Description
(1) [300 points] Support Vector Machines.
For this question, you will use the data the data you generated in HW2 from the MNIST Digits Dataset for the training
and test datasets in ZipDigits.train and ZipDigits.test respectively with the two features you computed
for the problem of classifying 1s vs. 5s.
(a) Use this method for training support vector machines and this method for model selection with cross validation
from the scikit-learn python library to find the value C for the regularization parameter with the smallest
cross validation error using 5-fold cross validation and the training dataset with two features you formed from
the data in ZipDigits.train. Report ECV for the best value for C.
(b) For the chosen value of C, learn a support vector machine using all of the training data. Compute and report its
Ein.
(c) Use the test dataset from ZipDigits.test to compute Etest for the classifier you just learned and report it.
Compare it with the results from HW2 using the linear model.
(2) [300 points] Support Vector Machines with the Polynomial Kernel.
For this question, you will use the data you generated in HW3 from the MNIST Digits Dataset for classifying 1s vs.
Not 1s, where you created D with 300 randomly selected data points and Dtest consisting of the remaining data points.
(a) Use this method (not the same as the one for the previous question) for training support vector machines using
the kernel for the 10-th order polynomial feature transform and this method for model selection with cross
1
validation from the scikit-learn python library to find the value C for the regularization parameter with
the smallest cross validation error using 5-fold cross validation and the training dataset with two features you
formed from the data in ZipDigits.train.

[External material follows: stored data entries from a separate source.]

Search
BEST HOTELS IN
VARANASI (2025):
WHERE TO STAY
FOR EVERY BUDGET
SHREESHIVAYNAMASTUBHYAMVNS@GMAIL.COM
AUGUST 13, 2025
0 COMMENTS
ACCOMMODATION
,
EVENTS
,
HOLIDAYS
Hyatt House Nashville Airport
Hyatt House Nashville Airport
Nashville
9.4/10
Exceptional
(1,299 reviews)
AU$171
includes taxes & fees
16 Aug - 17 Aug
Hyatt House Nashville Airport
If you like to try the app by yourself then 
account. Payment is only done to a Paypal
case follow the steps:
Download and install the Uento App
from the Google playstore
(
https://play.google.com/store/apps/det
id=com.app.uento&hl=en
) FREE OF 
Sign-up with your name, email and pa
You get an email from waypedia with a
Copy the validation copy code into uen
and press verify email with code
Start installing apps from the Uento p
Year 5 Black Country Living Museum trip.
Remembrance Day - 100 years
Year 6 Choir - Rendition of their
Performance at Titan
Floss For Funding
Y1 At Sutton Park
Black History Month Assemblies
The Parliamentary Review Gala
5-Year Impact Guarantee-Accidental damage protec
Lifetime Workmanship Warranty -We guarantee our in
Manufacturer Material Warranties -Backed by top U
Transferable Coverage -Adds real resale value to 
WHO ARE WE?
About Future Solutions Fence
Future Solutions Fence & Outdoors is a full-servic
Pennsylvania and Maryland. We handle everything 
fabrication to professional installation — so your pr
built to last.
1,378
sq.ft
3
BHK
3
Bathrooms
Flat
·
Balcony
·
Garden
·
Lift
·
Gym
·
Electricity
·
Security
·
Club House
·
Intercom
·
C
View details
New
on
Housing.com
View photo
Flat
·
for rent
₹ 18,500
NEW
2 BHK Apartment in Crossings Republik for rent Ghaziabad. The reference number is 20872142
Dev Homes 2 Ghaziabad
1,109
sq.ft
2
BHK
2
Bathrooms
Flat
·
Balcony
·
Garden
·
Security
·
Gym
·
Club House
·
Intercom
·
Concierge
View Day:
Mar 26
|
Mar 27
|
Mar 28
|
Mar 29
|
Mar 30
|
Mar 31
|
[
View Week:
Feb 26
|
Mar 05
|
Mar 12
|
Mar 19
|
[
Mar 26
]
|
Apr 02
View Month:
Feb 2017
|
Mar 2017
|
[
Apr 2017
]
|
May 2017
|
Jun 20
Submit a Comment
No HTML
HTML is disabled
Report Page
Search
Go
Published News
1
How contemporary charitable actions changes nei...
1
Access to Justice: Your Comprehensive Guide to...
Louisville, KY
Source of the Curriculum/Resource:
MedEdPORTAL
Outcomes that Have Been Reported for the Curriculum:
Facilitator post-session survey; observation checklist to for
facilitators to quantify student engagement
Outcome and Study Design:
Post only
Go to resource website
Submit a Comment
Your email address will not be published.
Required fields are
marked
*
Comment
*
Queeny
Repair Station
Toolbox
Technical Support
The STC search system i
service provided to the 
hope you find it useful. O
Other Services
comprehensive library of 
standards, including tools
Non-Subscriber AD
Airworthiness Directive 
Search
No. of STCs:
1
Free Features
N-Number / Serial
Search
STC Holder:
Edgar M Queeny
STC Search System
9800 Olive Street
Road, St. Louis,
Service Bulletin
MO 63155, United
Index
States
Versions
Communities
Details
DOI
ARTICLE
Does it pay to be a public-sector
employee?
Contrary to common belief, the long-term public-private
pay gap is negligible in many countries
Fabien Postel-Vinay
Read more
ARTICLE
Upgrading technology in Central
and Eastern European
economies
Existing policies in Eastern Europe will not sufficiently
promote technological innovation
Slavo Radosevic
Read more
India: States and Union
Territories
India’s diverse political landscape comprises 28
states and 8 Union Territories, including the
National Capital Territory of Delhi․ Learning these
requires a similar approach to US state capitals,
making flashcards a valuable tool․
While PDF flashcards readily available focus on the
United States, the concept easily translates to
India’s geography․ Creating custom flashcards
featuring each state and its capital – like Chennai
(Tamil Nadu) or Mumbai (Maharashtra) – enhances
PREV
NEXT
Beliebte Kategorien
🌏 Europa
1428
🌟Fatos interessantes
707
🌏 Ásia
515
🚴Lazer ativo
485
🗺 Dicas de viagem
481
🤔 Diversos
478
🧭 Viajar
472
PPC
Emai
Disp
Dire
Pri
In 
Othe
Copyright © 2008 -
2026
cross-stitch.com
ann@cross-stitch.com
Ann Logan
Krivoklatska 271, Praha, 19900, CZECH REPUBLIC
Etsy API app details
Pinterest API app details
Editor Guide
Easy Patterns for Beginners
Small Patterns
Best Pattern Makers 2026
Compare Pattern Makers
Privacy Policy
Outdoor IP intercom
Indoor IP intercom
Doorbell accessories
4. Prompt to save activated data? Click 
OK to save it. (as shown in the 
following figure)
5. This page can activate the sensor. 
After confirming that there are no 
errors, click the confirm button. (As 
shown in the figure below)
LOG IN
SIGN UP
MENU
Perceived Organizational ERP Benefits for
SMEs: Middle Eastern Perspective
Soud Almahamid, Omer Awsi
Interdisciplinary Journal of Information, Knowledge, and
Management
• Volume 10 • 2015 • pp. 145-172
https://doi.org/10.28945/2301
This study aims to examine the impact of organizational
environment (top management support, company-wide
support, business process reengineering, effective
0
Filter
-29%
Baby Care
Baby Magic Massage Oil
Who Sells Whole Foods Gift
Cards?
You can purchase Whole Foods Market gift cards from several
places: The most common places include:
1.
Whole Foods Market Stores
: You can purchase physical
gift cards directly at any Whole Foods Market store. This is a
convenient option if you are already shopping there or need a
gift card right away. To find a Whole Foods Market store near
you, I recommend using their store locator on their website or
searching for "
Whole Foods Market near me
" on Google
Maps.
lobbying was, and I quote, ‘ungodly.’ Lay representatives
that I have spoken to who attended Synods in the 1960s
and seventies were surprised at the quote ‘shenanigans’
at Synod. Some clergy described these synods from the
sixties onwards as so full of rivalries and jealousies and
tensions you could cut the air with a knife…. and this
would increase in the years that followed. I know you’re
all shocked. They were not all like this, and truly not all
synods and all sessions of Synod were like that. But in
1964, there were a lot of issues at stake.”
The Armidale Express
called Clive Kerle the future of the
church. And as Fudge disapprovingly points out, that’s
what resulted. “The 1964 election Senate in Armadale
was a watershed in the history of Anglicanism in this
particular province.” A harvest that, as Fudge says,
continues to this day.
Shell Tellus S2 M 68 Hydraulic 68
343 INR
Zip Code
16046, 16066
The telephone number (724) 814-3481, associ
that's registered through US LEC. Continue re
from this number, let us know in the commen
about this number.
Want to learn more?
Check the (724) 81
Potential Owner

Report ECV for the best value for C.
(b) For the chosen value of C, learn a support vector machine using all of the training data. Compute and report its
Ein.
(c) Use the test dataset from ZipDigits.test to compute Etest for the classifier you just learned and report it.
Compare it with the results from HW3 using the linear model with the 10th order polynomial feature transform.
(3) [400 points] The k-NN rule.
For this question, you will use the data you generated in HW3 from the MNIST Digits Dataset for classifying 1s vs.
Not 1s, where you created D with 300 randomly selected data points and Dtest consisting of the remaining data points.
You will have to implement the k Nearest Neighbors (k-NN) rule. You may use the helper code as a starting point.
(a) Use cross validation with D to select the optimal value of k for the k-NN rule. Show a plot of ECV versus k and
indicate the value of k you choose.
(b) For the chosen value of k, plot the decision boundary. Also compute and report its Ein and ECV.
(c) Report Etest for the k-NN rule corresponding to the chosen value of k.